O preço do metro quadrado em alguns bairros de Tóquio chegou a ficar 350 vezes superior ao de Manhattan, no coração de Nova York (DoctorEgg/Getty Images)
Agência de notícias
Publicado em 22 de fevereiro de 2024 às 12h30.
O corretor de valores Ryuta Otsuka ainda lembra da extravagância no Japão do final dos anos 1980, quando pegava táxis com notas de 10 mil ienes (66 dólares ou 325 reais na cotação atual) após noites de champanhe nos melhores bares de Tóquio.
Em uma queda brutal, a bolha especulativa estourou em 1990, levando a "décadas de perdas", estagnação e deflação no país, que então ameaçava a posição dos Estados Unidos como maior economia mundial.
Nesta quinta-feira, quase 35 anos depois, o índice Nikkei da Bolsa de Tóquio finalmente recuperou seus antigos números e superou seu recorde histórico de 29 de dezembro de 1989.
O feito lembrou os anos de bonança, embora atualmente os pequenos investidores japoneses prefiram se precaver a se render a um Porsche ou uma Ferrari.
Em 1986, em meio à esse turbilhão, Ryuta Otsuka começou sua carreira como corretor. "Meus colegas mais experientes me levavam para jantar nos locais da moda", conta quase quatro décadas depois.
À meia-noite "começava a luta por um táxi: não conseguia parar um se não mostrasse uma nota de 10 mil ienes", o equivalente a cerca de 66 dólares na atualidade (325 reais).
O preço do metro quadrado em alguns bairros de Tóquio chegou a ficar 350 vezes superior ao de Manhattan, no coração de Nova York.
Os preços dos carros de luxo estavam nas nuvens assim como associar-se a um clube de golfe.
Os investidores japoneses se lançaram também no mercado da arte.

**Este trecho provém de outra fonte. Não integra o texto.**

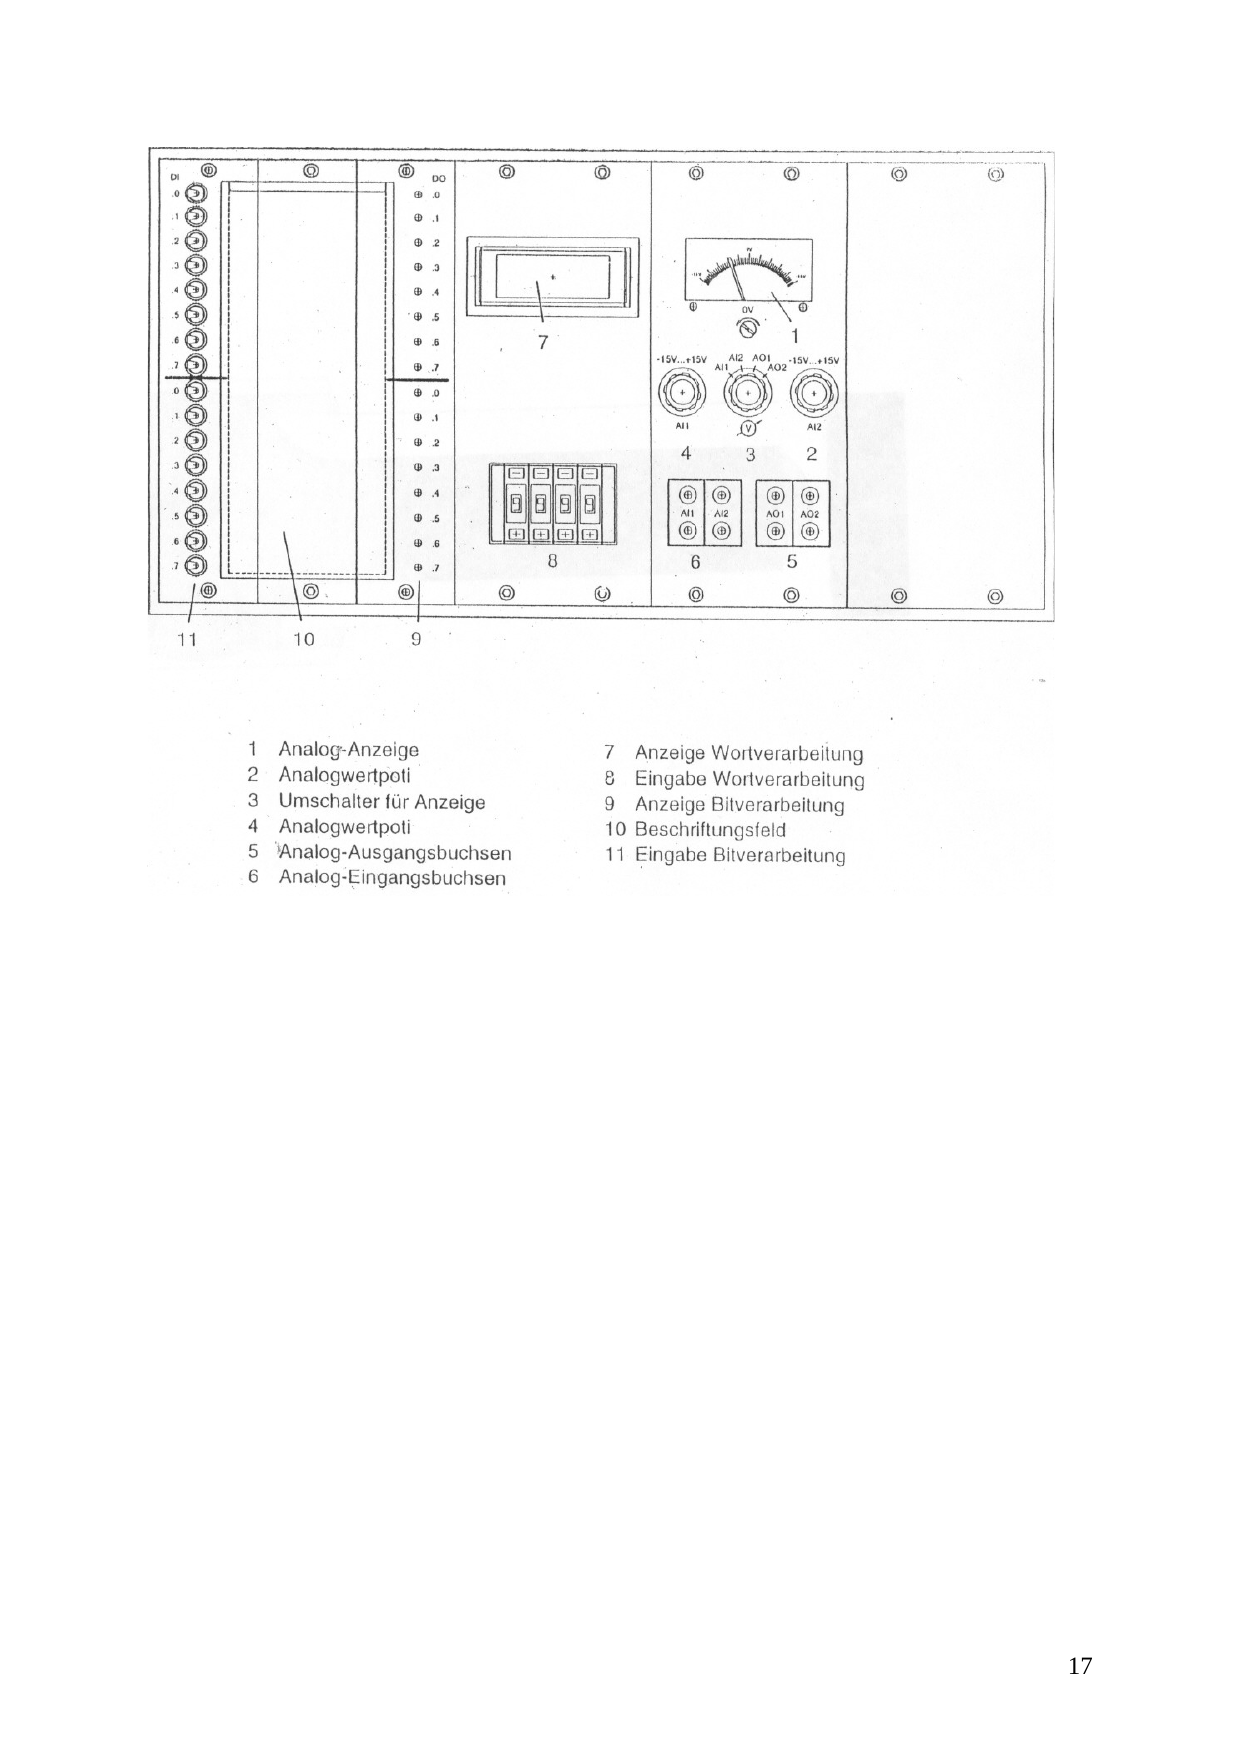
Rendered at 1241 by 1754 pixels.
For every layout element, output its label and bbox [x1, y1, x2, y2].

picture [147, 147, 1055, 896]
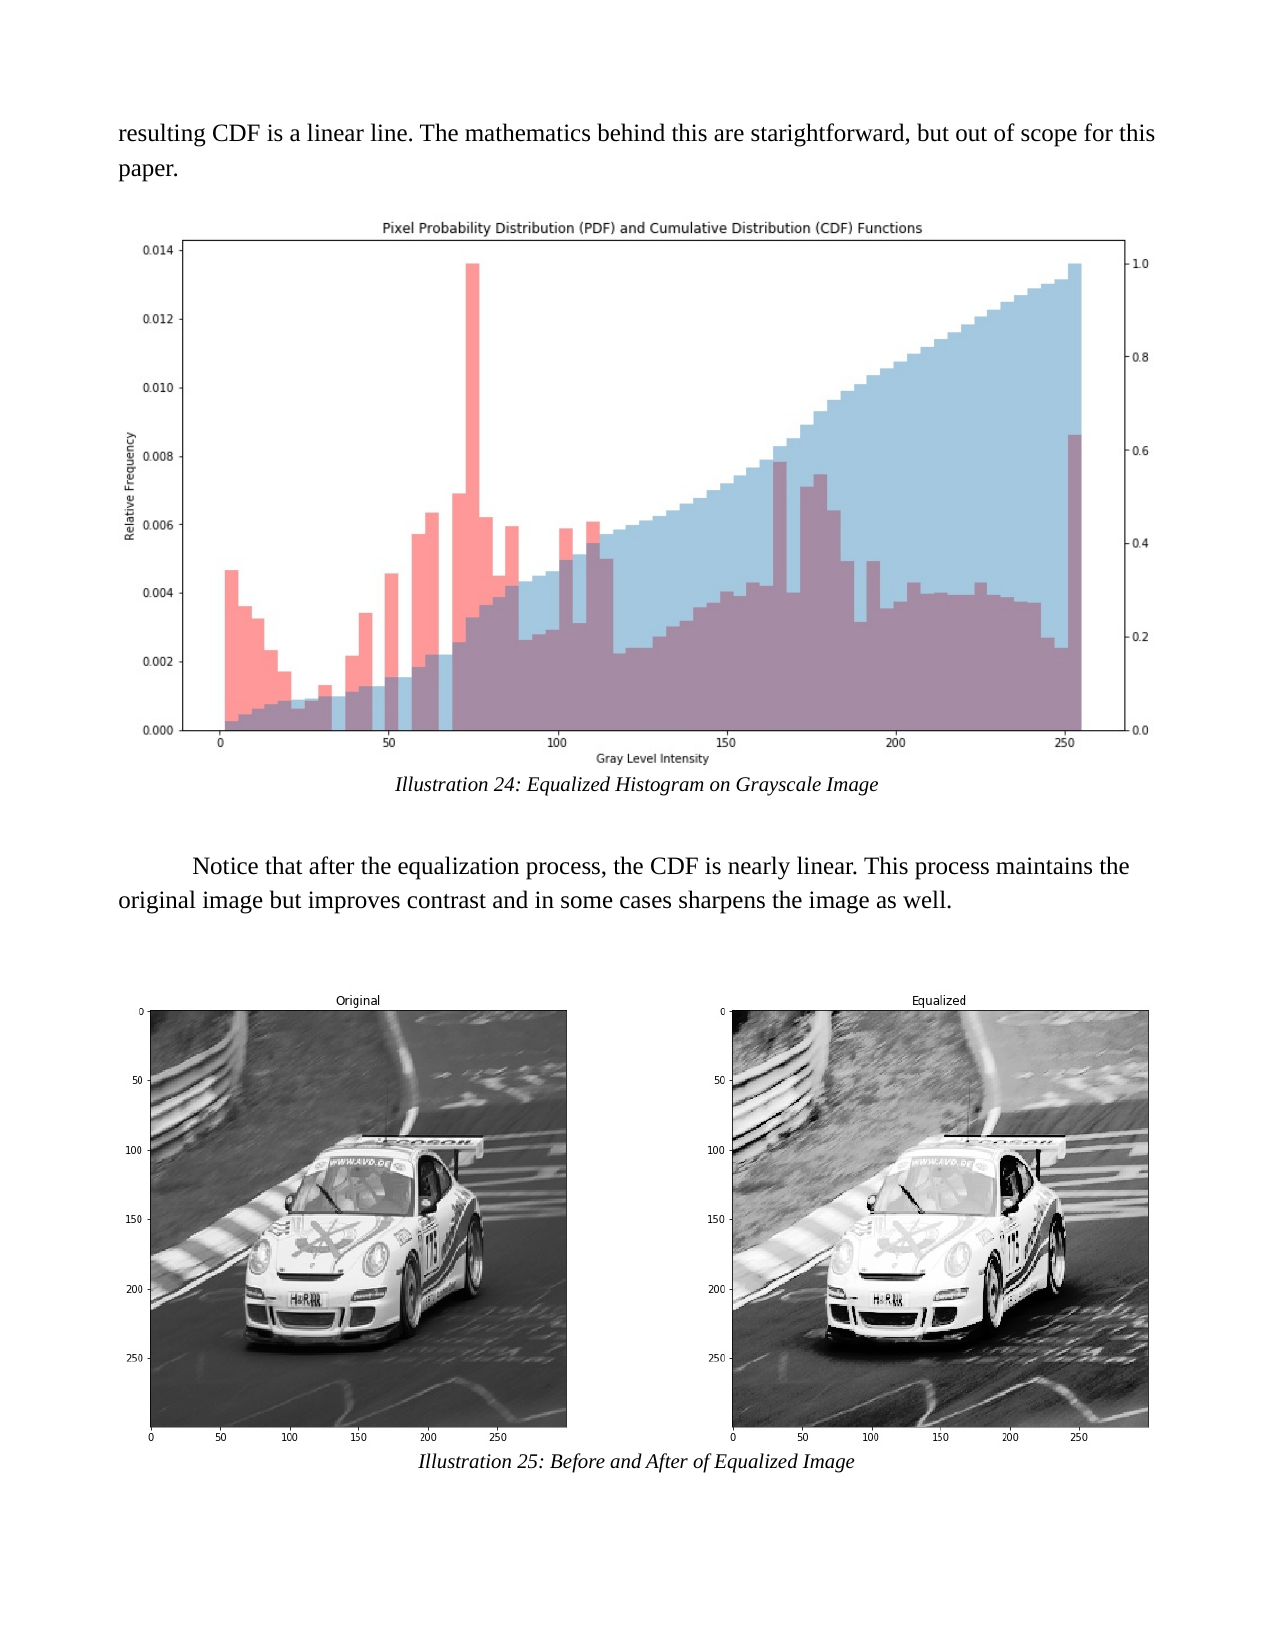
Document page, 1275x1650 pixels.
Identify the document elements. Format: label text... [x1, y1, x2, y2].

Um empresário chegou a comprar obras de Van Gogh e Renoir a preços recordes com a intenção de cremar seu corpo ao lado delas quando morresse.
Os profissionais de finanças vibravam com o desempenho das ações, lembra Otsuka, agora com cerca de sessenta anos.
Alguns de seus colegas, que ganhavam comissões, "transportavam seus salários em caixas de papelão cheias de maços de dinheiro".
Tudo ruiu em janeiro de 1990: a Nikkei e o mercado imobiliário despencaram.
A economia ficou estagnada em deflação por décadas e mergulhou em um círculo vicioso: a queda dos preços fez com que os salários e as contratações caíssem, enfraquecendo o poder de compra das famílias.
Muitos japoneses optaram por colocar as suas poupanças em contas bancárias normais, em vez de investir em ativos de risco, como ações.
A política monetária ultraflexível do Banco do Japão, com taxas de juros perto de zero por uma década, não foi suficiente para reverter a tendência.
Mas novos ventos sopram no Japão desde 2022. A inflação acelerou acima dos 2%, obrigando as empresas a aumentar os salários e levando o Banco Central a um ligeiro aumento das taxas de juros, o primeiro desde 2007.
O crescimento econômico ainda é moderado, 1,9% em 2023, com uma recessão no segundo trimestre.
O interesse pelo mercado de ações aumenta entre os japoneses, mas está longe do entusiasmo da década de 1980.
"Só quem tem recursos financeiros pode investir", afirma Asuka Sakamoto, economista-chefe da Mizuho Research & Technologies.
"Por isso é extremamente importante aumentar os salários" para evitar um crescente abismo entre os ricos e os assalariados no Japão.